Travail, responsabilités, famille, charge mentale, rythme soutenu…
Je l’entends souvent :
“Je n’ai pas le temps.”
Et je l’ai pensé moi aussi.
Moi aussi, j’ai longtemps cru que je n’avais pas le temps.
L’idée d’ajouter une nouvelle pratique peut sembler irréaliste, voire décourageante dans la routine trépidante de nos vies.
Et pourtant, le Reiki ne m’a jamais demandé d’avoir du temps en trop.
Il m’a demandé de regarder autrement le temps que j’avais déjà.
Intégrer le Reiki dans une vie pleine, ce n’est pas ajouter une contrainte supplémentaire.
Ce n’est pas cocher une case de plus dans une journée déjà chargée.
C’est apprendre à créer des espaces, parfois très courts, mais conscients.

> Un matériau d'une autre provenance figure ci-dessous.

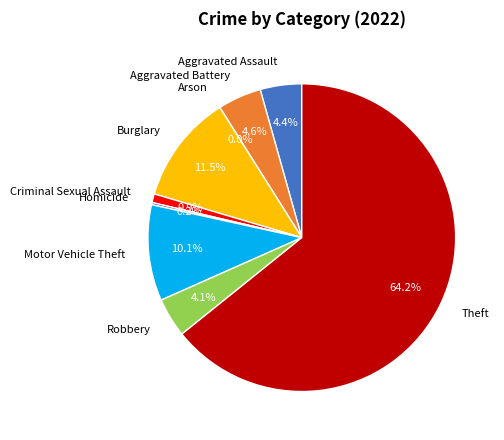

To the nearest percent, what is the difference between the largest and smallest slice percentages?

64%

Quelques minutes de présence.
Un auto-traitement simple.
Une pause posée avec intention.
J’ai appris à pratiquer entre deux obligations, parfois au milieu du bruit.
Et la journée change de couleur.
Le Reiki ne s’impose pas comme un rituel rigide.
Il s’adapte.
Il se glisse dans le quotidien, dans les moments possibles, dans la réalité telle qu’elle est — et non telle qu’elle devrait être.
Je ne pratique pas toujours longtemps.
Je ne pratique pas toujours parfaitement.
Mais je pratique.
Dans une vie trop pleine, le Reiki agit pour moi comme un rappel.
Un rappel à ralentir quand tout s’accélère.
Un rappel à écouter quand tout pousse à faire.
Un rappel à me respecter quand j’ai pris l’habitude de m’oublier.
Pratiquer dans ce contexte demande de la douceur envers soi-même.
Il n’y a pas de pratique parfaite.
Il n’y a pas de rythme idéal.
Il y a une relation à construire, progressivement.
Avec honnêteté.
Intégrer le Reiki dans une vie déjà chargée, ce n’est pas chercher à tout transformer d’un coup.
C’est accepter de commencer là où je suis.
Avec ce que j’ai.
Avec ce que je peux offrir à cet instant.
Et j’ai souvent constaté que c’est précisément dans ces vies pleines, parfois débordantes, que le Reiki trouve toute sa justesse.
Non pas comme une solution de plus.
Mais comme un espace de respiration essentiel.